# A little help please



## Gwand (Dec 6, 2013)

I have everything I need to make cheese for the first time. I purchased an external thermostat for the refrigerator in the basement and this is keeping the temp at 50 degrees. I placed a bucket of water in the refrigerator to increase the humidity. However I cannot get the humidity above 65%. Any suggestions? Thank you


----------



## jamesngalveston (Dec 6, 2013)

i have never made cheese, but water alone will not make humidity.
you have to have heat and evaporation...
i would get a slow cooker, put in fridge, fill with water and plug in...and seal the frig best as possible.


----------



## Fabiola (Dec 6, 2013)

Gwand said:


> I have everything I need to make cheese for the first time. I purchased an external thermostat for the refrigerator in the basement and this is keeping the temp at 50 degrees. I placed a bucket of water in the refrigerator to increase the humidity. However I cannot get the humidity above 65%. Any suggestions? Thank you



What kind of cheese did you make and how much humidity do you need, you also need certain temperature, because different cheeses require different temperature and humidity, I may be able to help you if you give that info, also, the best way to increase humidity is with a wet towel or rag, depending on how much humidity your cave needs...


----------



## Gwand (Dec 7, 2013)

Hi Fabiola, I will be making Cantal using a recipe from "Making Artisan Cheese" by Tim Smith. The instructions call for refrigerator temp between 45-55F and humidity between 80-85 percent. Thanks for your help. G


----------



## Fabiola (Dec 7, 2013)

Gwand said:


> Hi Fabiola, I will be making Cantal using a recipe from "Making Artisan Cheese" by Tim Smith. The instructions call for refrigerator temp between 45-55F and humidity between 80-85 percent. Thanks for your help. G



This is what I do and works for me every time, well, taking in consideration that I live in a very dry place (NM) compared with yours, I have a pot full with water in the fridge to increase humidity, when the pot is not enough I throw a wet towel, the size of the towel will determine how much water will hold, and therefore, how much humidity, so basically you just need to monitor and increase or decrease the towel size or the amount of water in it, whatever is the case, when the humidity needed is 1 or 2 degrees only, wet paper towels or napkins will work...

| Supplied material |
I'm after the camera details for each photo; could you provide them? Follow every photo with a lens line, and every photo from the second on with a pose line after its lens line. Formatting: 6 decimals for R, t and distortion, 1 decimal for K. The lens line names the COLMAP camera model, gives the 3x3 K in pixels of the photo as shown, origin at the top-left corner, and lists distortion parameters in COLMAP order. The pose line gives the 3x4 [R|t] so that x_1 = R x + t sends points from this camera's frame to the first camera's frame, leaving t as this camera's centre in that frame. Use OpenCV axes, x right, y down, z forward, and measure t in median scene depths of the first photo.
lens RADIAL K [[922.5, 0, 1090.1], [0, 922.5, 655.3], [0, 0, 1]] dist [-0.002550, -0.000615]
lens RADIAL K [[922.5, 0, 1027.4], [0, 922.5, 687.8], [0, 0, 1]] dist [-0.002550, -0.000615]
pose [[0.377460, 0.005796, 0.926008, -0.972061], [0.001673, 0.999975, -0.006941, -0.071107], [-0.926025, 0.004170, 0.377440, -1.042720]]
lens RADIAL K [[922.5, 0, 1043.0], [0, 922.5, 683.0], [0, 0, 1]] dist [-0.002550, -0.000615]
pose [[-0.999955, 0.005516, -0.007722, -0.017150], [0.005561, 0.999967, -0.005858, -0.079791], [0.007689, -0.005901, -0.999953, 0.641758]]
* * *
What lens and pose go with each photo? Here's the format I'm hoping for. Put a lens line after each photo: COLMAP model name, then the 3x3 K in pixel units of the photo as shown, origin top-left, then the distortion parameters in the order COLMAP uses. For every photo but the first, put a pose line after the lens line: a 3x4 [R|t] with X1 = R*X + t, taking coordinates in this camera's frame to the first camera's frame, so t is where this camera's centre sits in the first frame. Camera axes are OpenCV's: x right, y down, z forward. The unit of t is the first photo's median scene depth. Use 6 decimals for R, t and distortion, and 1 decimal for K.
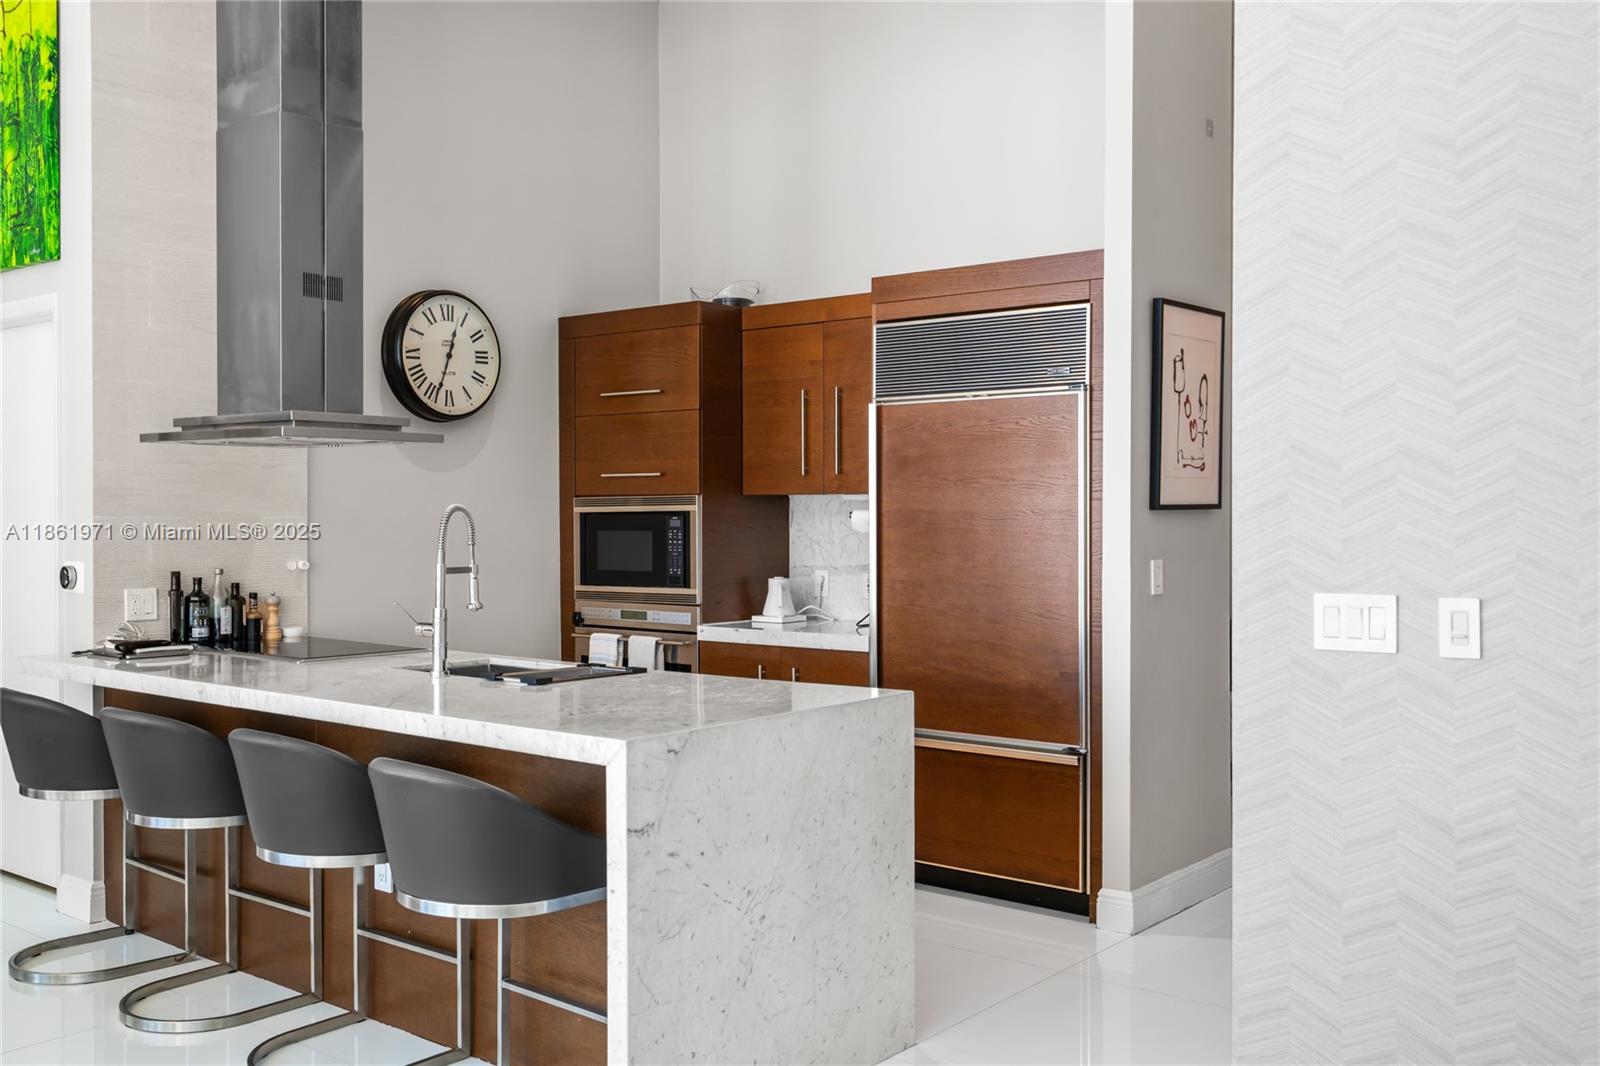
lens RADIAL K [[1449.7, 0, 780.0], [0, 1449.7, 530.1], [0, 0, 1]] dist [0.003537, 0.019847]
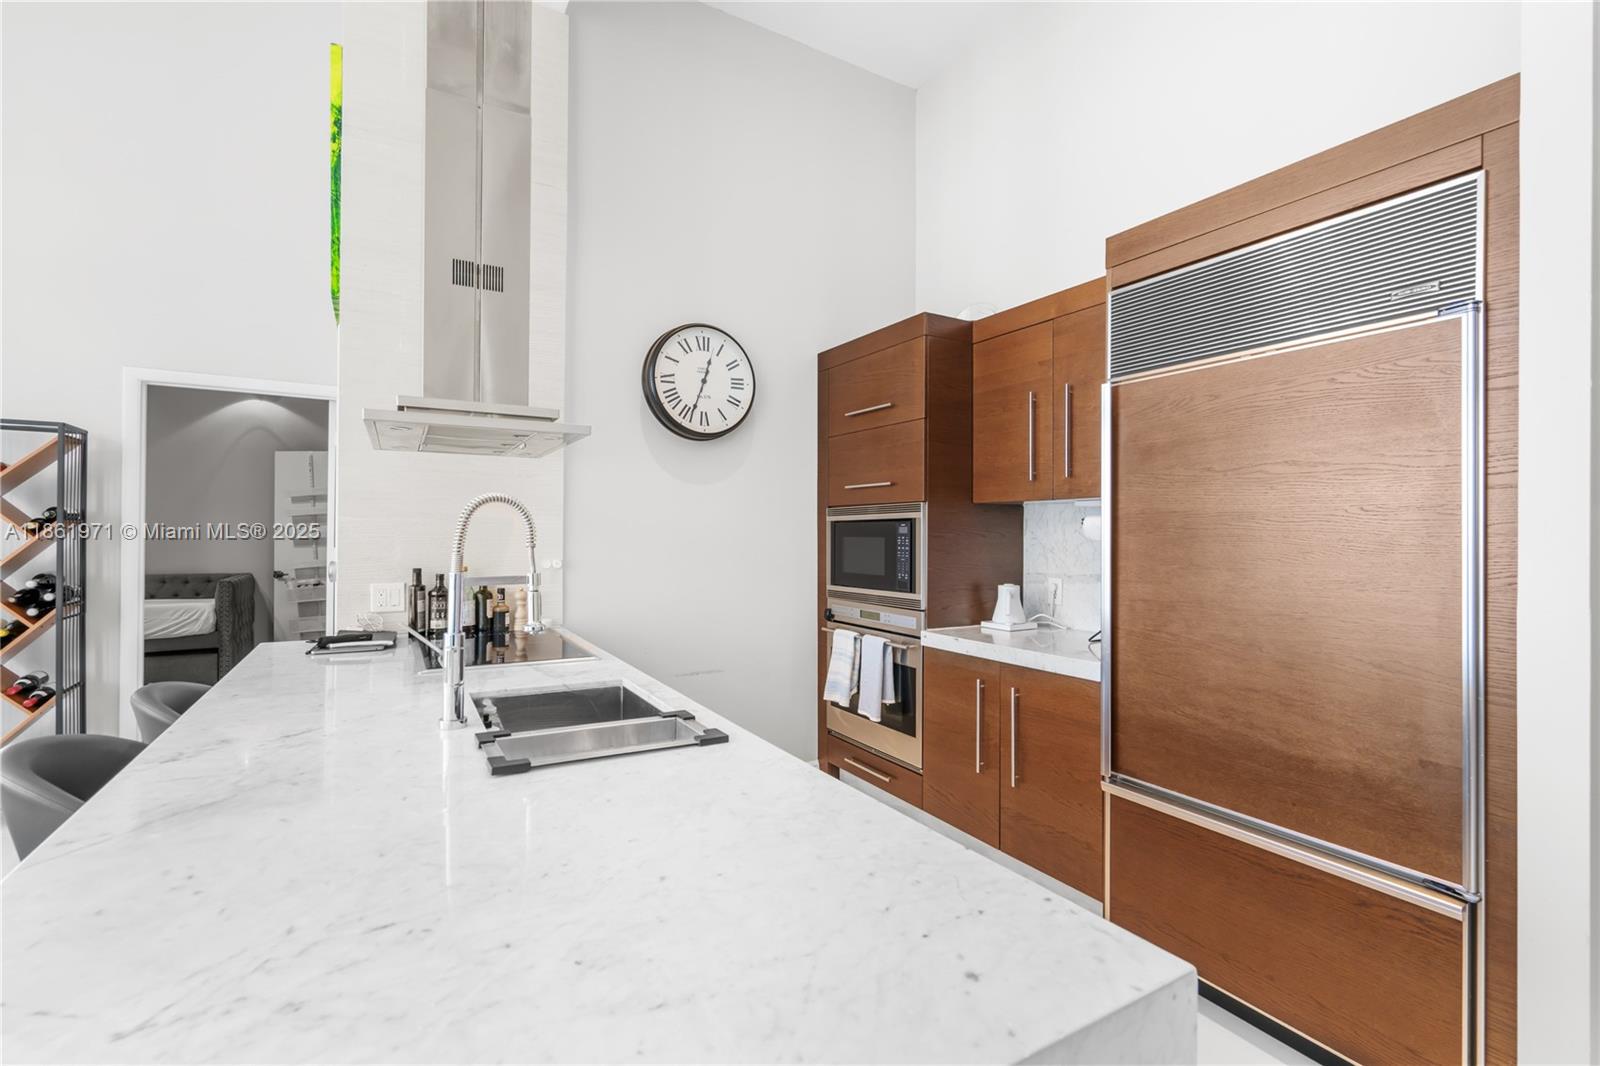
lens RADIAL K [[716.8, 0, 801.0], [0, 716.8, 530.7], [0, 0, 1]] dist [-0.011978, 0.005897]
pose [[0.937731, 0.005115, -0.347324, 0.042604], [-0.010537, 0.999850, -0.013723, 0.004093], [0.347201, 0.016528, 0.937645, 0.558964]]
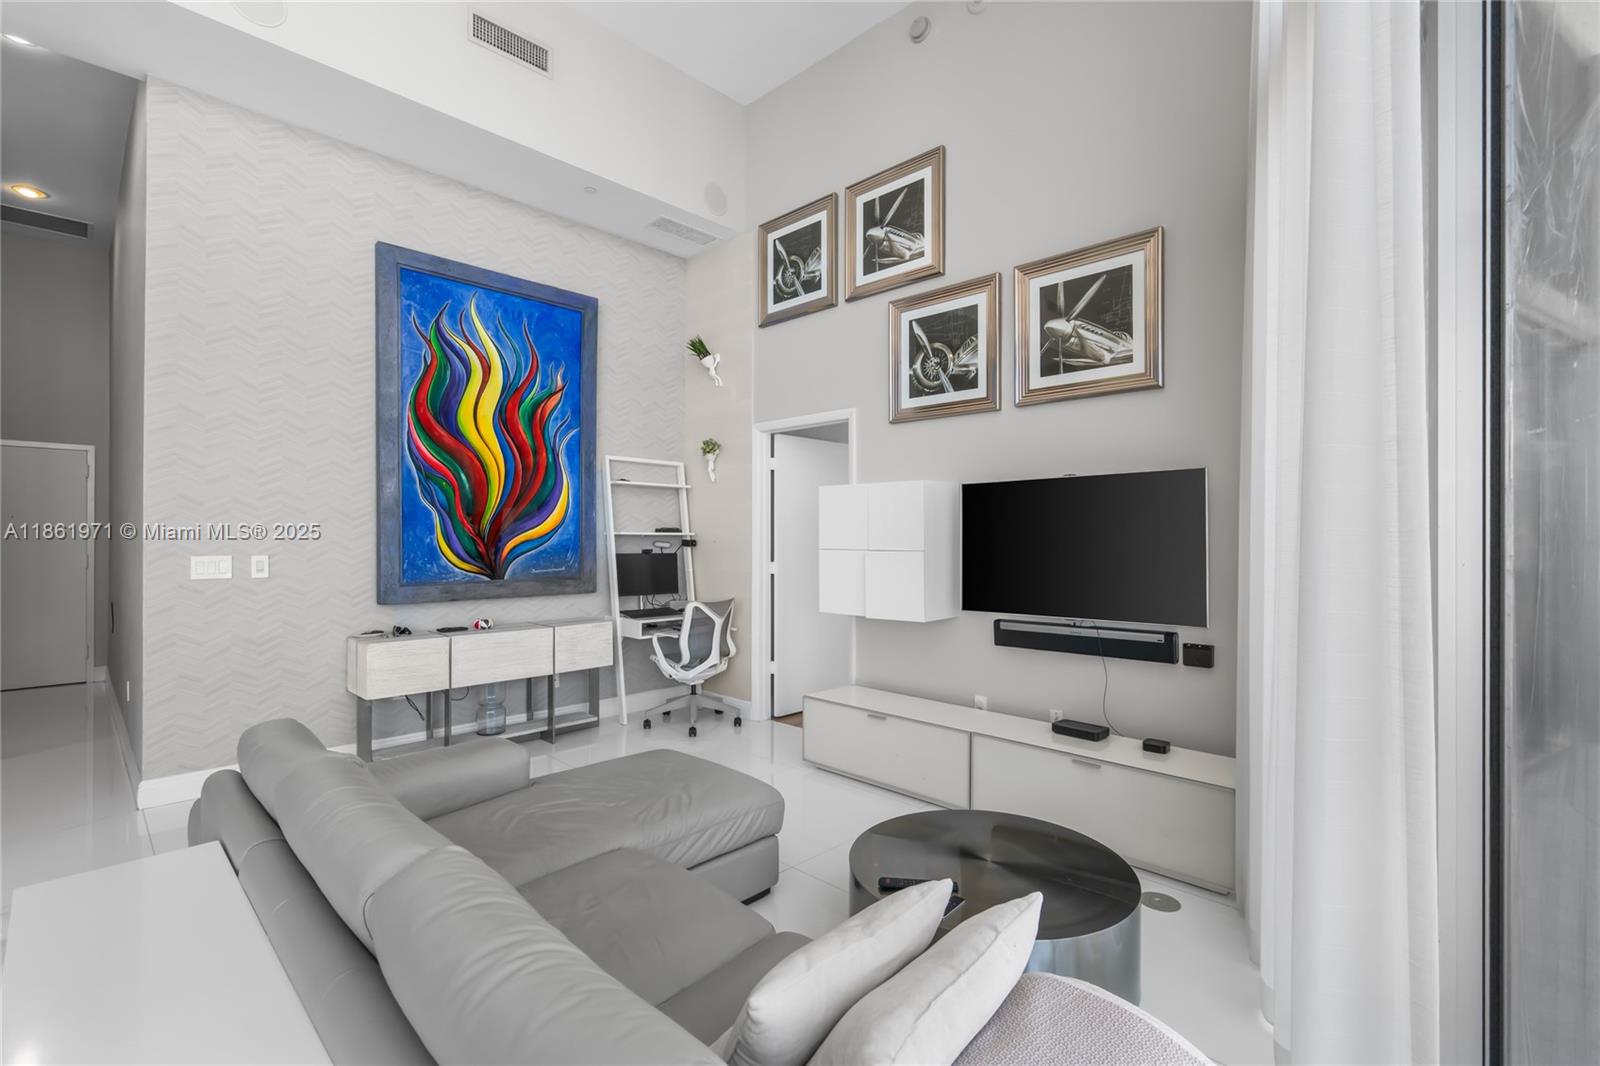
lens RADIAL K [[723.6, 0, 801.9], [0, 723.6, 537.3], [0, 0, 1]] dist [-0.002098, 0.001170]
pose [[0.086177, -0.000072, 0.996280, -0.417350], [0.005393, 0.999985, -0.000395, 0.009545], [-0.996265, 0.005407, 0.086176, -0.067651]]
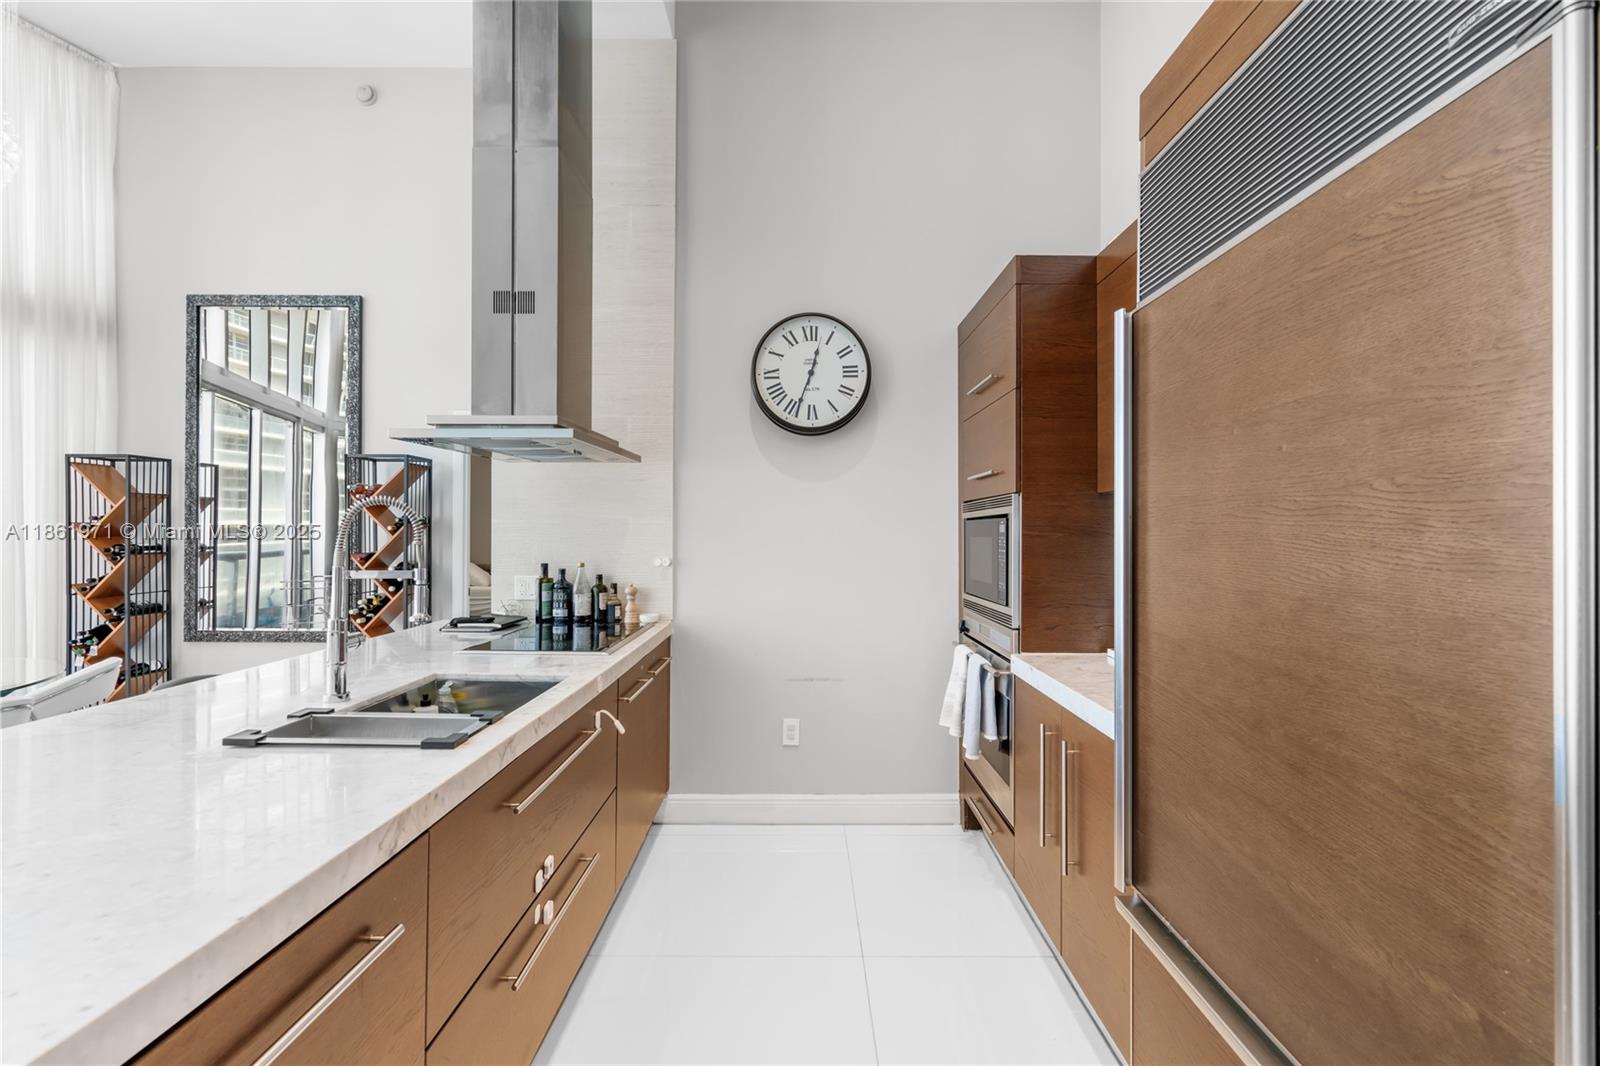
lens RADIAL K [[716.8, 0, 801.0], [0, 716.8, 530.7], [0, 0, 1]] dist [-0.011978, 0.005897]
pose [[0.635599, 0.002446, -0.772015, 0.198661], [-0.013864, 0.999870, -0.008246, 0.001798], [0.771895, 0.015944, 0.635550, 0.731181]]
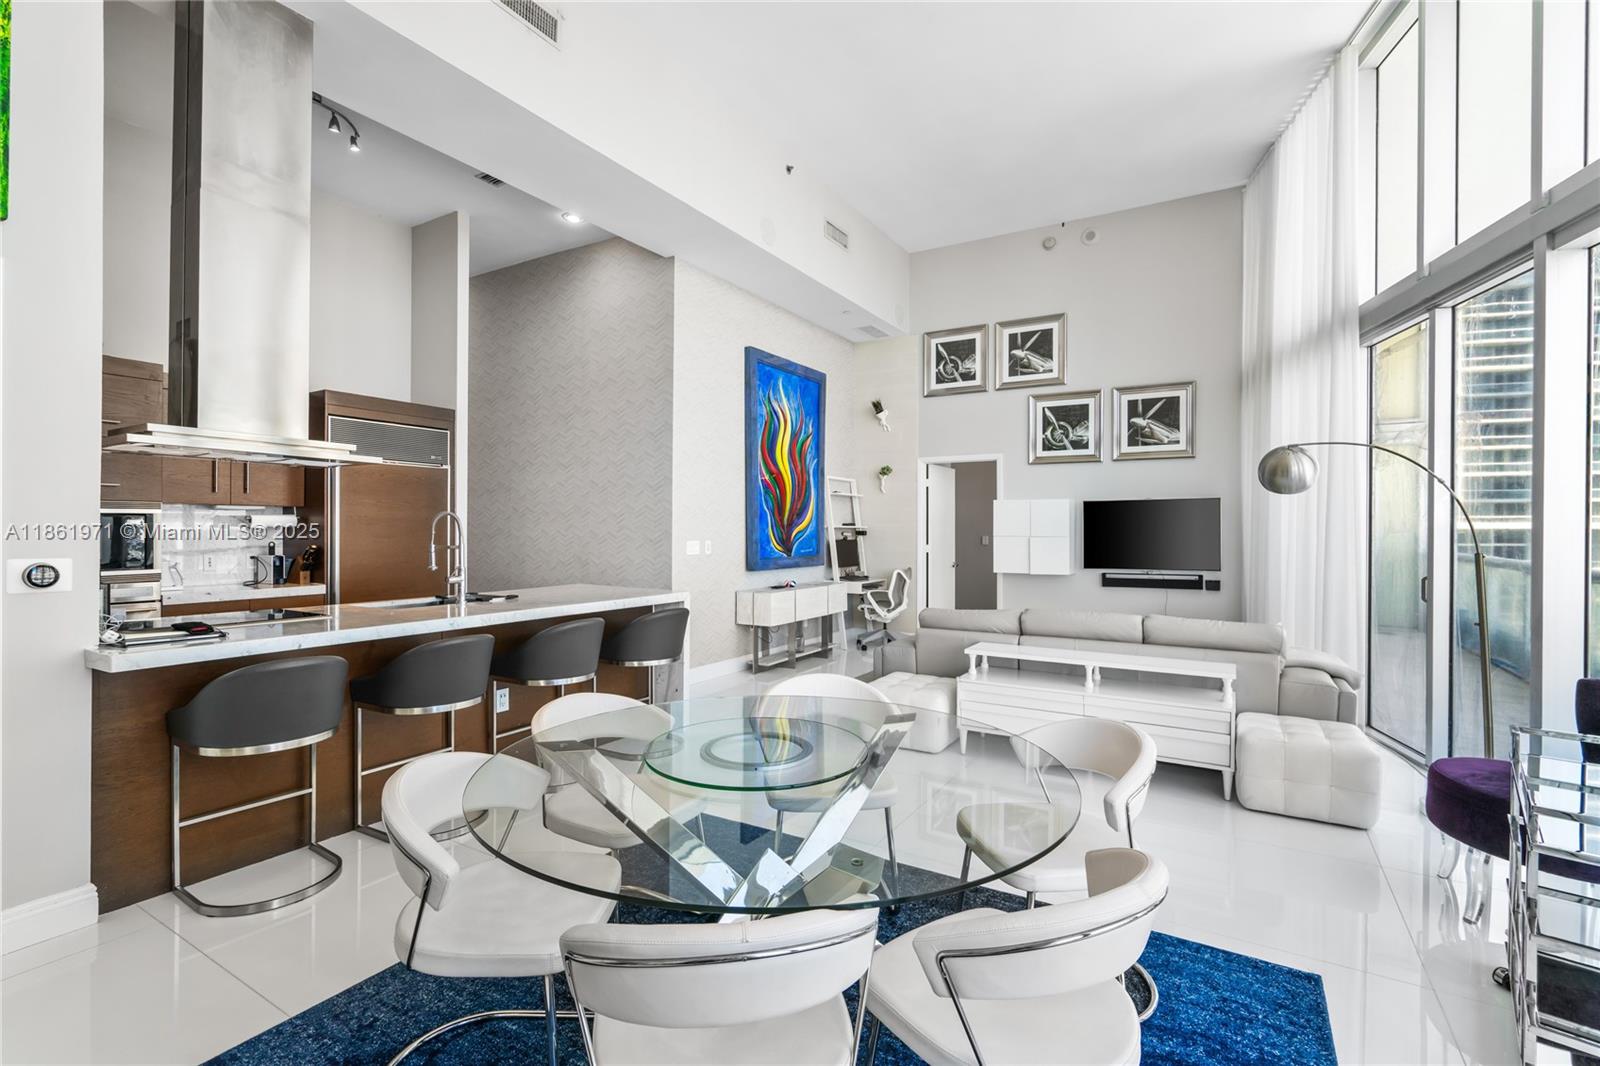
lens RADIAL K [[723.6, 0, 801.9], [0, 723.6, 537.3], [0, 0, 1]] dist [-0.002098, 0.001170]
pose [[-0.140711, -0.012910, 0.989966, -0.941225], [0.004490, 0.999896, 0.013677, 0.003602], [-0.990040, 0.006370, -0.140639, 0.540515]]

| Exercise prompt |
Reproduce the cheese humidity thread word for word, starting at "## Gwand (Dec 7, 2013)" and continuing down to "Fabiola (Dec 7, 2013)". The entries come from a different source than the cheese humidity thread.

| Result of the exercise |
## Gwand (Dec 7, 2013)

Hi Fabiola, I will be making Cantal using a recipe from "Making Artisan Cheese" by Tim Smith. The instructions call for refrigerator temp between 45-55F and humidity between 80-85 percent. Thanks for your help. G


----------



## Fabiola (Dec 7, 2013)